The news is actually based on an article published so far in online issue of Lancet. The summary is pasted below for reference. But, the article is quite technical and hard to understand for someone not versed in modern genetic terminology. My own take is that the correlation between HDL and cardiovascular risk is more complicated than we thought and HDL could even be a marker for something else that is more directly causative.
However, I find it odd that the study apparently did not study the famous group of people with the Apo A-1 Milano variant who I thought clearly had a demonstrated profile with higher than normal HDL and lower than normal cardiovascular risk.
I suspect the next step will be to tease out effects of the various subtypes of HDL, some of which I predict will be shown to be cardioprotective and some may even be associated with increased risk.
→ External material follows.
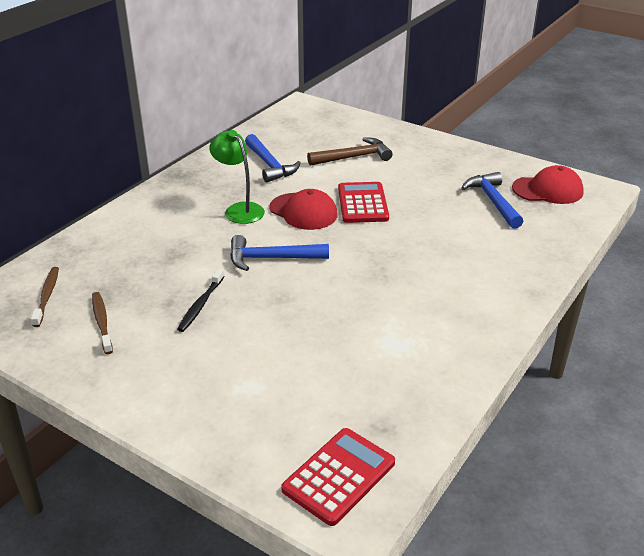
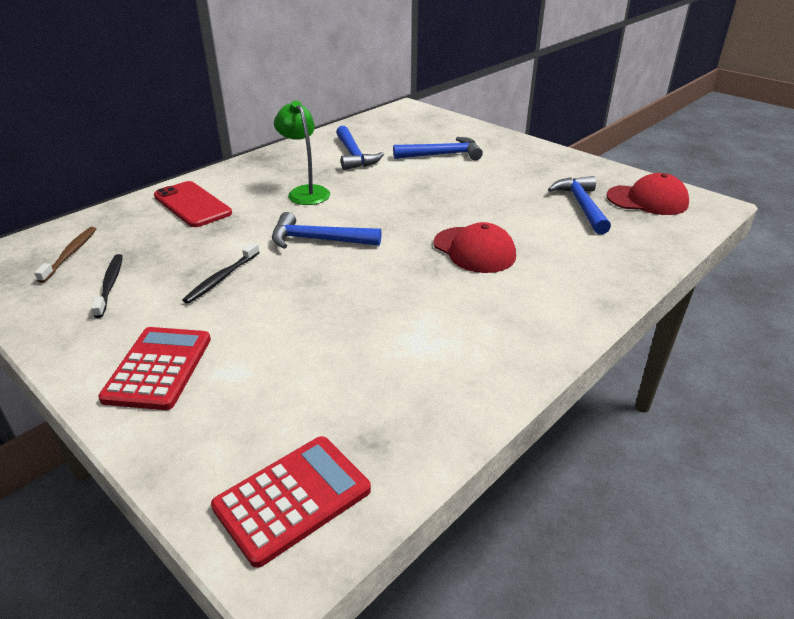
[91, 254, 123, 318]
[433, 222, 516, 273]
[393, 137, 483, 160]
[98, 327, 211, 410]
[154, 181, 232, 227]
This news upsets long held belief of mine that raising HDL, at least natural HDL (as opposed to the abnormal HDL particles associated with CETP inhibitors), is beneficial and a promising investment thesis. My long floundering investment in Resverlogix warrants further scrutiny.
Urche
The Lancet, Early Online Publication, 17 May 2012
Plasma HDL cholesterol and risk of myocardial infarction: a mendelian randomisation study
Summary
Background
High plasma HDL cholesterol is associated with reduced risk of myocardial infarction, but whether this association is causal is unclear. Exploiting the fact that genotypes are randomly assigned at meiosis, are independent of non-genetic confounding, and are unmodified by disease processes, mendelian randomisation can be used to test the hypothesis that the association of a plasma biomarker with disease is causal.
Methods
We performed two mendelian randomisation analyses. First, we used as an instrument a single nucleotide polymorphism (SNP) in the endothelial lipase gene (LIPG Asn396Ser) and tested this SNP in 20 studies (20 913 myocardial infarction cases, 95 407 controls). Second, we used as an instrument a genetic score consisting of 14 common SNPs that exclusively associate with HDL cholesterol and tested this score in up to 12 482 cases of myocardial infarction and 41 331 controls. As a positive control, we also tested a genetic score of 13 common SNPs exclusively associated with LDL cholesterol.
Findings
Carriers of the LIPG 396Ser allele (2·6% frequency) had higher HDL cholesterol (0·14 mmol/L higher, p=8×10-13) but similar levels of other lipid and non-lipid risk factors for myocardial infarction compared with non-carriers. This difference in HDL cholesterol is expected to decrease risk of myocardial infarction by 13% (odds ratio [OR] 0·87, 95% CI 0·84—0·91). However, we noted that the 396Ser allele was not associated with risk of myocardial infarction (OR 0·99, 95% CI 0·88—1·11, p=0·85). From observational epidemiology, an increase of 1 SD in HDL cholesterol was associated with reduced risk of myocardial infarction (OR 0·62, 95% CI 0·58—0·66). However, a 1 SD increase in HDL cholesterol due to genetic score was not associated with risk of myocardial infarction (OR 0·93, 95% CI 0·68—1·26, p=0·63). For LDL cholesterol, the estimate from observational epidemiology (a 1 SD increase in LDL cholesterol associated with OR 1·54, 95% CI 1·45—1·63) was concordant with that from genetic score (OR 2·13, 95% CI 1·69—2·69, p=2×10-10).
Interpretation
Some genetic mechanisms that raise plasma HDL cholesterol do not seem to lower risk of myocardial infarction. These data challenge the concept that raising of plasma HDL cholesterol will uniformly translate into reductions in risk of myocardial infarction.